LISTA DE TAREAS:
a. Transcribe del texto sobre caminar y pensar el fragmento entre "Julio Llamazares" y "denotar nuevos títulos.", ambos incluidos.
b. Sigue escribiendo el texto sobre caminar y pensar a partir de su última oración.

TEXTO EXTRAÍDO:
● ● ● ● ● ● ●
Perder el tiempo es un gran pecado, o cuando menos una equivocación, en esta sociedad de urgencias

Julio Llamazares

Coinciden desde hace tiempo en las librerías varios libros y reediciones de otros ya antiguos con una temática común: la relación entre caminar y pensar, entre pasear y reflexionar, ya sea libre o voluntariamente. El arte de pasear, Andar y pensar, El caminante, Elogio del caminar, son algunos de esos títulos que se refieren de modo explícito a una actividad que siempre ha formado parte de nuestras vidas pero en la que pocas veces pensamos como algo más que un ejercicio físico. Ya el profesor García Gual prestó atención hace tiempo en el suplemento literario de este periódico a esa moda editorial y ahora vuelve a hacer lo propio una revista digital, Altaïr, denotando que aquélla no solo no mengua, sino que aumenta, como vienen a denotar nuevos títulos.

Ya el alemán Walter Benjamin inmortalizó la figura del flâneur baudeleriano, contrapunto urbano y moderno al excursionista o el caminante clásicos, propios del campo o de los espacios abiertos, que estaría más cerca de la figura del paseante tradicional, pero con un punto de distraimiento que le hace más novedoso. Caminar, en el contexto del mundo contemporáneo, podría suponer, al decir del francés David Le Breton, una forma de nostalgia o de resistencia, puesto que no deja de ser una pérdida de tiempo. Y perder el tiempo es un gran pecado, o cuando menos una equivocación, en esta sociedad de urgencias y de “disponibilidad absoluta para el trabajo o para los demás (convertida, con la aparición del teléfono móvil, en una caricatura)”.
● ● ● ● ● ● ●
FILAS PROPORCIONADAS:
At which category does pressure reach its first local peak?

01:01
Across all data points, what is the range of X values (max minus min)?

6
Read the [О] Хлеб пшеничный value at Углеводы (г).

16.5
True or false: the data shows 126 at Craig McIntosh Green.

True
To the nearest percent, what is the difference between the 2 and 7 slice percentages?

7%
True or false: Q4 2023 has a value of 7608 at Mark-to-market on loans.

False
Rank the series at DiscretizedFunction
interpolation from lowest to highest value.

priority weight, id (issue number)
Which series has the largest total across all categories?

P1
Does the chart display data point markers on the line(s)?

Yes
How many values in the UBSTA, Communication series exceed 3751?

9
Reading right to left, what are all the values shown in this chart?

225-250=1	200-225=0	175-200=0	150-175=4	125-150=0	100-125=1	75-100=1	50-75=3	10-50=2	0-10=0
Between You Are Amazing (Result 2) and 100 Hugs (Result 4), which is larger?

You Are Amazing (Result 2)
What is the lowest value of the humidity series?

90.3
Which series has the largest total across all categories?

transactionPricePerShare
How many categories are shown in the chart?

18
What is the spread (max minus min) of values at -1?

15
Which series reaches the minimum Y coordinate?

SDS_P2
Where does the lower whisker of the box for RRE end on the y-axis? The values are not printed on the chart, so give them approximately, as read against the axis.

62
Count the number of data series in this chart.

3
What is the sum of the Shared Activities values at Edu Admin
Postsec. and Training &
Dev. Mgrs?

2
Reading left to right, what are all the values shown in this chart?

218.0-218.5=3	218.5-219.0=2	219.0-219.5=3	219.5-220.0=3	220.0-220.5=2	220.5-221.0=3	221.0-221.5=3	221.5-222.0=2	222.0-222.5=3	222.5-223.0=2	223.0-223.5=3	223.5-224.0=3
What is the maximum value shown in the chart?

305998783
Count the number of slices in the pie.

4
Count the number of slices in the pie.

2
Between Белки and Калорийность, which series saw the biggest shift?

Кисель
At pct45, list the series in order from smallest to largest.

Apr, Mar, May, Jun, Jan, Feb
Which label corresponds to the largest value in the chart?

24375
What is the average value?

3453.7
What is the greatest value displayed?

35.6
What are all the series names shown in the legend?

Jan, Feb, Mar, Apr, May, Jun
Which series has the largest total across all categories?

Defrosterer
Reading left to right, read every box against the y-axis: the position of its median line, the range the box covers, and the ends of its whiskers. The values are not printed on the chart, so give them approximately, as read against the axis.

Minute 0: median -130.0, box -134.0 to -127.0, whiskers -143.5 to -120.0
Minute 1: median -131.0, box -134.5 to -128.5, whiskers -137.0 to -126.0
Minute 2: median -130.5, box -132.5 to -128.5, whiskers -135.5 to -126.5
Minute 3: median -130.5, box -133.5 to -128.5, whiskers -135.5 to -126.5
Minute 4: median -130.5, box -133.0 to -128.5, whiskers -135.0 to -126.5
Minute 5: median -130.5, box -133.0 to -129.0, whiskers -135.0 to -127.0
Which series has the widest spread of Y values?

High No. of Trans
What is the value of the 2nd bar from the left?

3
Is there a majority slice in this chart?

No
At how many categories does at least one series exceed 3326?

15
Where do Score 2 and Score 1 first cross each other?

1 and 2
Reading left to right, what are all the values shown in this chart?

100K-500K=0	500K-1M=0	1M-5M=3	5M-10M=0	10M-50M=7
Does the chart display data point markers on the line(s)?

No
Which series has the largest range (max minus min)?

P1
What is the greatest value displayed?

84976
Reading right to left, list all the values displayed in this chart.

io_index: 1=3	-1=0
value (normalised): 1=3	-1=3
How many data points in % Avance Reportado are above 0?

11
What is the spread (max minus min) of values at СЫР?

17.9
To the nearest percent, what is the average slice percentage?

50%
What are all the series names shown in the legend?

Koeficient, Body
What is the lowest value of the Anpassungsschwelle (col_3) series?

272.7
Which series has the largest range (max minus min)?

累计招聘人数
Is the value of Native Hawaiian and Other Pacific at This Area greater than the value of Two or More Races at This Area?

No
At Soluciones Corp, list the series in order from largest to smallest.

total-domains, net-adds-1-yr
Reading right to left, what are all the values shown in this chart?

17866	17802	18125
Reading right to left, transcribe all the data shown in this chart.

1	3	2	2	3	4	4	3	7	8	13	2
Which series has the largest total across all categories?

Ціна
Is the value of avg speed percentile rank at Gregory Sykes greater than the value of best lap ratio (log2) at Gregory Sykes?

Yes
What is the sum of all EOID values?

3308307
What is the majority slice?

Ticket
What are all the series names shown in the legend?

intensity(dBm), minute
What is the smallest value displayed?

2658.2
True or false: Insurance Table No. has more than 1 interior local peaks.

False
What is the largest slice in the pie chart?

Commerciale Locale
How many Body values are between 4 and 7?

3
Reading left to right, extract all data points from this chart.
● ● ● ● ● ● ●
RESULTADOS:
a.
Julio Llamazares

Coinciden desde hace tiempo en las librerías varios libros y reediciones de otros ya antiguos con una temática común: la relación entre caminar y pensar, entre pasear y reflexionar, ya sea libre o voluntariamente. El arte de pasear, Andar y pensar, El caminante, Elogio del caminar, son algunos de esos títulos que se refieren de modo explícito a una actividad que siempre ha formado parte de nuestras vidas pero en la que pocas veces pensamos como algo más que un ejercicio físico. Ya el profesor García Gual prestó atención hace tiempo en el suplemento literario de este periódico a esa moda editorial y ahora vuelve a hacer lo propio una revista digital, Altaïr, denotando que aquélla no solo no mengua, sino que aumenta, como vienen a denotar nuevos títulos.

b.
De donde nace, por tanto, ese interés repentino de los españoles, y supongo que también de los europeos, por conocer las entrañas de una actividad a la que hasta ahora no se le había prestado mucha atención más allá de sus consideraciones médicas o deportivas. El descubrimiento de su valor filosófico, en tanto en cuanto el paso rítmico del caminante alienta su fantasía y su capacidad de ensimismamiento y de reflexión, por la gran cantidad de personas que sobreviven hoy en buena forma a su jubilación y que han hallado en las caminatas un nuevo modo de entretenimiento, podría ser una explicación, además de la mayor curiosidad de una sociedad cuyo nivel cultural ha ido en aumento, pero hay una segunda que a mí, caminante irredento y flâneur urbano, se me antoja también importante. Y es la necesidad que tenemos de interrogarnos mientras andamos, de separarnos de la corriente general, de transgredir normas que cada vez son más asfixiantes y que tienen que ver con el control completo de nuestras vidas por parte de ese Gran Hermano que hemos creado entre todos, voluntariamente o no. Caminar nos da libertad lo mismo que el pensamiento.